Keep alert to your surroundings when you go out. Rage sex. That's horrible that he calls a violent, prolonged rape where he even choked you rage sex.

If he shows up at your place, keep the doors locked and call your emergency police number.

RS1987 · 06/05/2026 18:25

His messages, although intended to cover his back, are admitting rape. “I was annoyed, but I wanted you and wanted to fuck you… rage sex.”
Idiot. Any jury would throw the book at him.

Walig54 · 06/05/2026 18:29

So sorry this has been done to you OP. It is his shame, not yours. He is a violent thug and has admitted it with this message. Keep this message, it will be evidence if you report him for this dreadful act.

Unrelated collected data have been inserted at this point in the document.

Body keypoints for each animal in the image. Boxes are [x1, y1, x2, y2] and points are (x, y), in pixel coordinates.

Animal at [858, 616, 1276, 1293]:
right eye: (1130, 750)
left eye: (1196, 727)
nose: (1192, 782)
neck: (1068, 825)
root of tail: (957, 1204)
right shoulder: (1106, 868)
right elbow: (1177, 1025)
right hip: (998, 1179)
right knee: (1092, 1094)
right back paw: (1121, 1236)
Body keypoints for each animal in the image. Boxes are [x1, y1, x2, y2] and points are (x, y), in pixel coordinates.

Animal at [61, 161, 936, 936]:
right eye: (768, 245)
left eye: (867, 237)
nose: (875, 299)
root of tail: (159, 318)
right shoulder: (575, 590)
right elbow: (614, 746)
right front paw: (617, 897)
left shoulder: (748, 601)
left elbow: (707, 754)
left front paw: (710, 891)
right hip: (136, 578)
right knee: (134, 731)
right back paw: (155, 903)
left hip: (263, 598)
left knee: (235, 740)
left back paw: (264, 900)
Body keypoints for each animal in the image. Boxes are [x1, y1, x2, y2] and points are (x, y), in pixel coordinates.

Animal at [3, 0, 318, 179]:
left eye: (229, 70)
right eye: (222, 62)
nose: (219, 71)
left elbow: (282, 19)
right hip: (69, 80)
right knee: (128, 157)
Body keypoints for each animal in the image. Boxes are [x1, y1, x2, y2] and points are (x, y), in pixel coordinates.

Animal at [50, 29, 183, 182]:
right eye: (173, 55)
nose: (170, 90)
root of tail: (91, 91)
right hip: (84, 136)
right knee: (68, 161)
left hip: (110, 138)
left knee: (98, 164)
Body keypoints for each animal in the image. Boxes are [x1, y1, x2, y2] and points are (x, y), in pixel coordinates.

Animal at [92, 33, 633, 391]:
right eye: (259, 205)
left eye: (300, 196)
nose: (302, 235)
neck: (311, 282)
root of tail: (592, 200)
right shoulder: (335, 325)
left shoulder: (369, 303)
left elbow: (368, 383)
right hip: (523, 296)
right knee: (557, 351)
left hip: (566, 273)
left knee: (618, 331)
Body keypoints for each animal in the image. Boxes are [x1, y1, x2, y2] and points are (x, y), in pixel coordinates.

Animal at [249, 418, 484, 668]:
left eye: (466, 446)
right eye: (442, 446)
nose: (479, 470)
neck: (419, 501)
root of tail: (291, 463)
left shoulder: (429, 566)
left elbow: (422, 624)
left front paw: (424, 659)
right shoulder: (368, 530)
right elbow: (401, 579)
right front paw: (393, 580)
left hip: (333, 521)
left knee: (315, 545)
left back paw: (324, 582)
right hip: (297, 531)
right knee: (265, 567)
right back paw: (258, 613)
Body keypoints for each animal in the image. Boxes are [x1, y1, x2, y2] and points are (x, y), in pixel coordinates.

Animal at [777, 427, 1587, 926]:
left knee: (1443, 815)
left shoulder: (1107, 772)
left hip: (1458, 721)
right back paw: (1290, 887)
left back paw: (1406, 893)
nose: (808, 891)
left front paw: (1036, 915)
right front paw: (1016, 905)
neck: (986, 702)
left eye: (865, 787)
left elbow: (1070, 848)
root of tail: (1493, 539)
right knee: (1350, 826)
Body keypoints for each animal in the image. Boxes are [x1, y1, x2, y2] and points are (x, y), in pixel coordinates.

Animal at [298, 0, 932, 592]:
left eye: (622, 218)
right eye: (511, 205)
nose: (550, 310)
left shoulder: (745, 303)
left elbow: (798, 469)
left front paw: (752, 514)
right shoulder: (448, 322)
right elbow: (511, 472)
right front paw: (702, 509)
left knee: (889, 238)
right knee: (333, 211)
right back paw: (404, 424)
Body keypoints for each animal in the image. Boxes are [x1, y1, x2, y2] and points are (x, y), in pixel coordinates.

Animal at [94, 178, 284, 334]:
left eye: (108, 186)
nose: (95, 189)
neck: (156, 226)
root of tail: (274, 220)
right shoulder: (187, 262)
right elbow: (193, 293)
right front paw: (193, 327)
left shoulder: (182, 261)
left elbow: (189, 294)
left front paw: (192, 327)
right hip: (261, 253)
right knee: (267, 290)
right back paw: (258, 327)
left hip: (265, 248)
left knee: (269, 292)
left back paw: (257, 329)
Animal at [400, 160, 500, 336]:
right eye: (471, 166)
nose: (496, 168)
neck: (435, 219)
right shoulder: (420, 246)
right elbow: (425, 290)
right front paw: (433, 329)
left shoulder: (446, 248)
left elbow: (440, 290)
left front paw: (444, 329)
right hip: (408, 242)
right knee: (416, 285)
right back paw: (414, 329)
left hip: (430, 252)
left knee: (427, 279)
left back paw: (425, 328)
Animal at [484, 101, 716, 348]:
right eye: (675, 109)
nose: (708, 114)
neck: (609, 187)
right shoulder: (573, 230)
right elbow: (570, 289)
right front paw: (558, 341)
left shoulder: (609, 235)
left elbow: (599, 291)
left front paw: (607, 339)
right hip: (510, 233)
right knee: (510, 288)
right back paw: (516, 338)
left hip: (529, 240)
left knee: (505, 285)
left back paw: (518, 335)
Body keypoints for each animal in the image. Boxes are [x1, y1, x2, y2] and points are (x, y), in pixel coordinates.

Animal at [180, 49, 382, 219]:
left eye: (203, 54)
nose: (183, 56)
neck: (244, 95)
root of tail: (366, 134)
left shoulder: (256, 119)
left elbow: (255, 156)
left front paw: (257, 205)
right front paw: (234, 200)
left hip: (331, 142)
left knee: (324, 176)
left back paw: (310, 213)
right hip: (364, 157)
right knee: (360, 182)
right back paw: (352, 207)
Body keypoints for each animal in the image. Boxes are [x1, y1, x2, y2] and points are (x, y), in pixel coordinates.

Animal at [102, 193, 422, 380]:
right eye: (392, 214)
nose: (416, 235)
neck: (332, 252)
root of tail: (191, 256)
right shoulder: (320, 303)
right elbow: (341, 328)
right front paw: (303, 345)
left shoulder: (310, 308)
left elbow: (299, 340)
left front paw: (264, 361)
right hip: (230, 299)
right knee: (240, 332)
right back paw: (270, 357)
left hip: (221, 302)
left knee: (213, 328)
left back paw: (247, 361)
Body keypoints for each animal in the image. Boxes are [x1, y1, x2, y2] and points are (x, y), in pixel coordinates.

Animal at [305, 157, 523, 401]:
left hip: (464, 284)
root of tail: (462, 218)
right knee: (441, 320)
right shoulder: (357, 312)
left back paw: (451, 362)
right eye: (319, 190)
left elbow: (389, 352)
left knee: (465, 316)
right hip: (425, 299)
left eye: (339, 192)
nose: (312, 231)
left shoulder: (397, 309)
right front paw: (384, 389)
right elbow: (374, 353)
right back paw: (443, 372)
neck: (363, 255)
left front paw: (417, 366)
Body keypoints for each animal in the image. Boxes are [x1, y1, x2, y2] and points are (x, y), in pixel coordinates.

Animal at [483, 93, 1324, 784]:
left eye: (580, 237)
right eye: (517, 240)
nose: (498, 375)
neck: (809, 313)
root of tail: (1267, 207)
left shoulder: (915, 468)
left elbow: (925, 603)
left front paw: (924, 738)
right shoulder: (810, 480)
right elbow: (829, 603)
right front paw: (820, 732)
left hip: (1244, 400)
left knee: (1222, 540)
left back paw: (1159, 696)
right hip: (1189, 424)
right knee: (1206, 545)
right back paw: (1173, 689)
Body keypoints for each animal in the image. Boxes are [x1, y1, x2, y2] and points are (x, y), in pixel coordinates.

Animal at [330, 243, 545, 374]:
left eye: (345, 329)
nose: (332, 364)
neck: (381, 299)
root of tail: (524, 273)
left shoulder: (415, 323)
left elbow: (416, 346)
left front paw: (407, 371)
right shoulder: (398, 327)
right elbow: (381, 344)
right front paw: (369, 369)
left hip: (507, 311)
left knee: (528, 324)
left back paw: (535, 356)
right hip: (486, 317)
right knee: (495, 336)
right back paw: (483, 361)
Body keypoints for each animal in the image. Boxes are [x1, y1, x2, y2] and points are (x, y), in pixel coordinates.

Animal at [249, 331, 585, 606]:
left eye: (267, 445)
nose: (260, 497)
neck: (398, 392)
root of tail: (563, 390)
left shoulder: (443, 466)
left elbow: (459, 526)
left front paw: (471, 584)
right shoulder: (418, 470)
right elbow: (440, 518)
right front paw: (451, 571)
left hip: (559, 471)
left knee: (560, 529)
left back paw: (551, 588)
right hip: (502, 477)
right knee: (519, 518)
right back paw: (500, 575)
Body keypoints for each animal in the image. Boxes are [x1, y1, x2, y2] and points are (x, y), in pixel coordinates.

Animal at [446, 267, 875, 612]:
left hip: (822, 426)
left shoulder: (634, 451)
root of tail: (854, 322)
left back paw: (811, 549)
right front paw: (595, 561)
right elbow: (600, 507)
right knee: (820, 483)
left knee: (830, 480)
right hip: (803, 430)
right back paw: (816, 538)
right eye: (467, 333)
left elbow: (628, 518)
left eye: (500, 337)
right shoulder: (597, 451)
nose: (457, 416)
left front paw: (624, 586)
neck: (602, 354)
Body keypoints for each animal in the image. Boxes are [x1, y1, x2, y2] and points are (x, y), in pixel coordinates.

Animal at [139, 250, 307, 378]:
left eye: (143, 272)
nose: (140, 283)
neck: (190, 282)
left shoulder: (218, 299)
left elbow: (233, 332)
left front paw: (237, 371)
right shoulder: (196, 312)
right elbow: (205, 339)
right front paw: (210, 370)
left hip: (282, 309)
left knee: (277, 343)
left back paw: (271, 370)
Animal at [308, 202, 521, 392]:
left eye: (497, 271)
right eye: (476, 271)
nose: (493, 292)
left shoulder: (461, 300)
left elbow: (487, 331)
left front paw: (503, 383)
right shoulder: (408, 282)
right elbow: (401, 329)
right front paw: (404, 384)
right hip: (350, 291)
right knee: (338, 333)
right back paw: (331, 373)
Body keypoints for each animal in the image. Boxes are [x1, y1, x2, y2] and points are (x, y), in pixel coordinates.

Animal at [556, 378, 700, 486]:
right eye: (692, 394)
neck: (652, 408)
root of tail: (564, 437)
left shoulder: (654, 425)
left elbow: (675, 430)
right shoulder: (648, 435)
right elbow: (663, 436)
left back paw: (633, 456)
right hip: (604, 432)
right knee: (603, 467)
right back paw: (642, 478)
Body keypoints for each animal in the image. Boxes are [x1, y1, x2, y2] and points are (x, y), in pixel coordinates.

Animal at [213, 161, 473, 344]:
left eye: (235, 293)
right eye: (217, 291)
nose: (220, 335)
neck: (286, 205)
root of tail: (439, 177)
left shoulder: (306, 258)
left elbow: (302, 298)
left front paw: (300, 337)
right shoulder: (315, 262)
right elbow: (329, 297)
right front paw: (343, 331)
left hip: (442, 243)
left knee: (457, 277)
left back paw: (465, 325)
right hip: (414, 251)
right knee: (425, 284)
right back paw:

I hope you are able to move past this eventually. If you manage to speak to your GP (female hopefully) ask for counselling as well as anything else you need, i.e. sexual health check. Wishing you a better life in future.

Merc123 · 06/05/2026 18:31

Print out all those messages and call logs and go straight to police. Not only does he use the term rage sex, he seems to think its acceptable! Rage sex is a SYNONYM for rape!!! Were you expected to be as forceful in saying NO as he was in pushing himself on you for him to get the point?? Not only is he a rapist, he's a complete idiot...and/or a liar.

Whettlettuce · 06/05/2026 18:33

Screenshot immediately incase he deletes the messages

SerafinasGoose · 06/05/2026 18:34

Please don't push OP to report. She's having to expend all her energy at present in processing what has happened to her.

It's very good news simply to hear that you are keeping him at arm's length, OP, and have not been intimidated into engaging with him. Whatever you do hold firm, do not accept his weak excuses (he's not even trying very hard with those) or take him back. The choking was a particularly revealing sign that this man is dangerous.